Saltzman lives with diverticulitis, arthritis, and muscle and bone aches, and uses cannabis medicinally through the state program. But on the day that the deputy stopped by, the card had already expired sometime before.
“At that time, Ms. Saltzman turned over to the deputy seven marijuana pipes, four joints, a grinder, and a purple glass jar that also held a quantity of marijuana inside,” wrote Clare County Prosecutor Michelle Ambrozaitis in a statement. “The deputy arrested Ms. Saltzman for the illegal possession of marijuana and lodged her in the Clare County Jail.”
According to Saltzman, the amount of cannabis was less than an eighth of an ounce.

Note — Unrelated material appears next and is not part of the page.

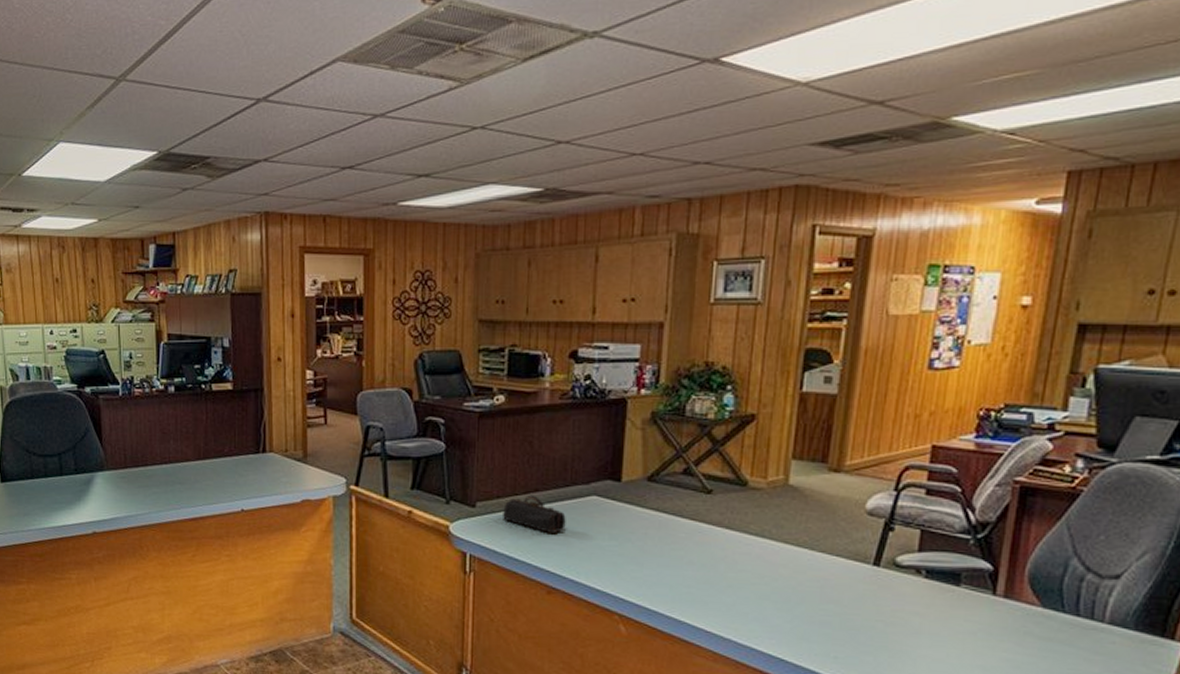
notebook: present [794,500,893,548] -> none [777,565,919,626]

Saltzman told WXMI that the officer also searched her bedroom and then helped her clean up the kitchen before putting her in handcuffs and taking her to jail for the night. She also says that the deputy failed to read her rights to her and that her arthritis flared up during her stay from the cold temperatures inside the jail.
“I just thought it was absolutely ridiculous to put her through this like that,” Saltzman’s son Mark told WXMI. “They could have just given her a ticket.”
“What the person was doing was illegal, had she renewed her medical marijuana card she would have been fine,” Sheriff John Wilson said in a statement regarding the case. “I agree with the action of the action the prosecutor’s office and allowing the subject to renew her card, thus dismissing the case. The person was illegally in possession of marijuana.”
After completing the renewal process, Saltzman’s new medical marijuana card is on its way, and a Clare County judge signed an order to dismiss the woman’s case on August 2. Saltzman says that she hopes that everyone can learn a lesson from the incident and encourages people to get to the polls in November and vote to legalize marijuana and end the stigma.